▸ **Data for this exercise**
>>

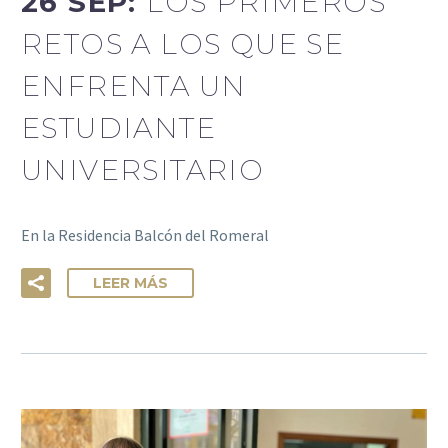
26 SEP:
LOS PRIMEROS
RETOS A LOS QUE SE
ENFRENTA UN
ESTUDIANTE
UNIVERSITARIO
En la Residencia Balcón del Romeral
LEER MÁS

<<

The answer should contain nothing except the lines from the one with "LOS PRIMEROS" to the end of the material above, each given again exactly.

▸ **Finished exercise**
LOS PRIMEROS
RETOS A LOS QUE SE
ENFRENTA UN
ESTUDIANTE
UNIVERSITARIO
En la Residencia Balcón del Romeral
LEER MÁS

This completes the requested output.